## Provided passage
------------------------

Psychological testing was also performed and the following results were found:

  1. A lowered neuroticism index
  2. Decreased rate of mental fatigue, even after stress
  3. Increased feelings of well being
  4. Increased memory
  5. Dominant alpha waves correlating with enhanced relaxation and feelings of creativity.

Specific asanas were also tested individually so as to ascertain whether there were any specific benefits to be gained.*3 These included sirshasana, sarvangasana, halasana, bhujangasana, shalabhasana, mayurasana and paschimottanasana. Of these, sarvangasana had the most dramatic effects:

  1. The thyroid function and adrenocortical function showed more pronounced changes. An increased PBI level (a measure of thyroid function) indicated that this asana activates the thyroid gland to function.
  2. Respiratory function showed improvement such as increased chest expansion, better breath holding ability and a wider range of inhalation and exhalation (vital capacity).
  3. Again, there was an increase in the adrenocortical activity with increased levels of Cortisol and corticosteroids and decreased levels of catecholamines.

All the asanas measured individually showed that they had the capacity to lower blood sugar and blood fat levels.

Pranayama

Ujjayi was practiced for only 7 minutes and this was followed by 5 minutes of rest before starting 10 minutes of bhastrika. This regime was practiced over 6 months and showed:

  1. Improved cardio-respiratory function. Breath holding increased from 85 to 110 seconds and there was a slight rise in blood pressure from a low systolic value of 104 to a more normal level of 110 millimetres of mercury.
  2. Adrenocortical activity increased indicating increased resistance to stress and the catecholamine levels decreased indicating bodily tranquillity.
  3. Blood sugar and fat levels decreased.

Meditation

Measurements were made at a 10 day Buddhist vipassana meditation course where practitioners meditated for 8 to 10 hours per day. The following was found:

  1. Adrenocortical activity decreased with lower levels of Cortisol, corticoids and urinary nitrogen. This was interpreted as indicating that meditation helps to alleviate stress.
  2. There was an increase in the acetylcholine level.

------------------------

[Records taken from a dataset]
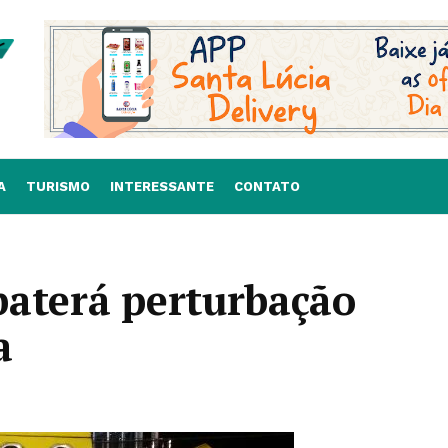
A
TURISMO
INTERESSANTE
CONTATO
baterá perturbação
a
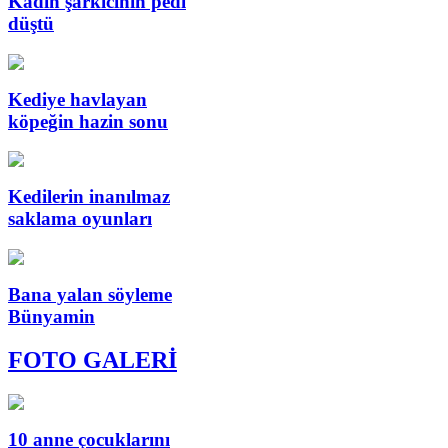
Kadın şarkıcının pedi
düştü
Kediye havlayan
köpeğin hazin sonu
Kedilerin inanılmaz
saklama oyunları
Bana yalan söyleme
Bünyamin
FOTO GALERİ
10 anne çocuklarını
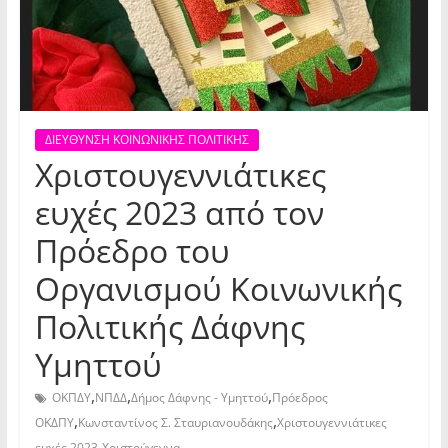
ΔΙΕΥΘΥΝΣΗ ΚΟΙΝΩΝΙΚΗΣ ΠΟΛΙΤΙΚΗΣ
Χριστουγεννιάτικες
ευχές 2023 από τον
Πρόεδρο του
Οργανισμού Κοινωνικής
Πολιτικής Δάφνης
Υμηττού
,
,
,
ΟΚΠΔΥ
ΝΠΔΔ
Δήμος Δάφνης - Υμηττού
Πρόεδρος
,
,
ΟΚΔΠΥ
Κωνσταντίνος Σ. Σταυριανουδάκης
Χριστουγεννιάτικες
,
ευχές 2023
Χριστούγεννα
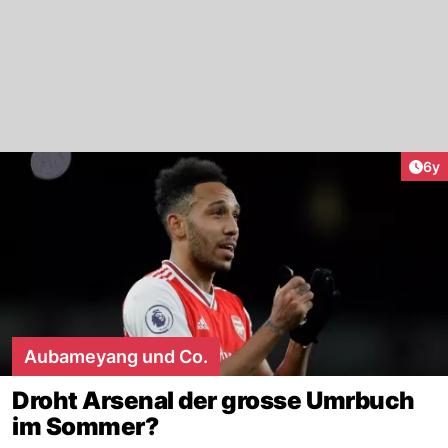
Arti
6y
Aubameyang und Co.
Droht Arsenal der grosse Umrbuch
im Sommer?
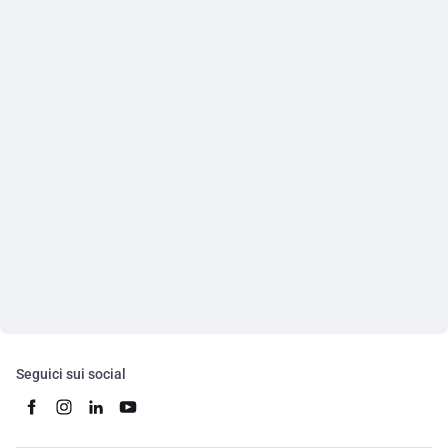
Seguici sui social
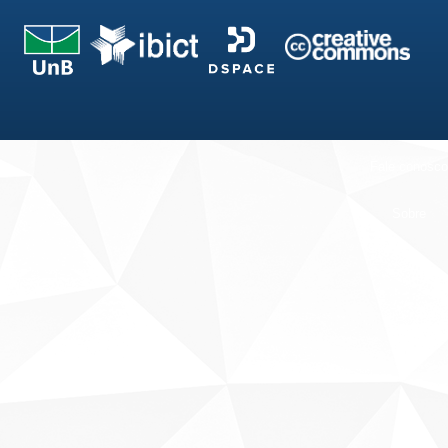
Fale conosco
Sobre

------------------------

## What you will do
[1] Retype the passage on yoga research word for word, starting with "Specific asanas were" and going on through "gland to function.".
[2] Continue the passage on yoga research from the point where it stops.

## Answers to the exercises
[1]
Specific asanas were also tested individually so as to ascertain whether there were any specific benefits to be gained.*3 These included sirshasana, sarvangasana, halasana, bhujangasana, shalabhasana, mayurasana and paschimottanasana. Of these, sarvangasana had the most dramatic effects:

  1. The thyroid function and adrenocortical function showed more pronounced changes. An increased PBI level (a measure of thyroid function) indicated that this asana activates the thyroid gland to function.

[2]
These findings correlate with a physically calm and quiet body while mentally and neuro-physiologically they were more active, alert and creative. Corresponding findings in the EEG readings seem to confirm this. It appears that by keeping the body still and practising the technique, energy is made available for inner awareness.

Combined techniques

The effects of asana and pranayama on the body when compared with meditation are opposite. Therefore it is possible that by combining the two groups we can achieve a third state which blends the two components and creates balance and harmony in the body. Udupa states:

"The combined practice of selected asanas, pranayama and relaxation appear to be more useful... most of the asanas and pranayama produce bodily effects like vitalisation of endocrine functions and metabolic corrections. On the other hand meditation makes an individual more alert and aware as is evident from increased blood levels of different neuro-humors (chemicals secreted by the nervous system) and the related enzymes... (meditation) reduces the bodily stress which is evident from the reduced blood level of Cortisol and a lowered rate of urinary excretion of nitrogen. Therefore such practices may prove useful for persons suffering from anxiety states and depression."*6

By combining the three groups of practices into our daily sadhana we not only affect the muscles and joints but we stretch and massage our body in the process, even at the molecular level. Thereby we exercise and keep our body fit, well tuned and oiled. This research provides a good first step for our exploration deeper into the mechanisms of yoga.

References

*1-6. K.N. Udupa, "A Manual of Science and Philosophy of Yoga", 'Journal of Research in Indian Medicine, Yoga and Homeopathy', vol. II, no. I, 1976, pp. 1-103.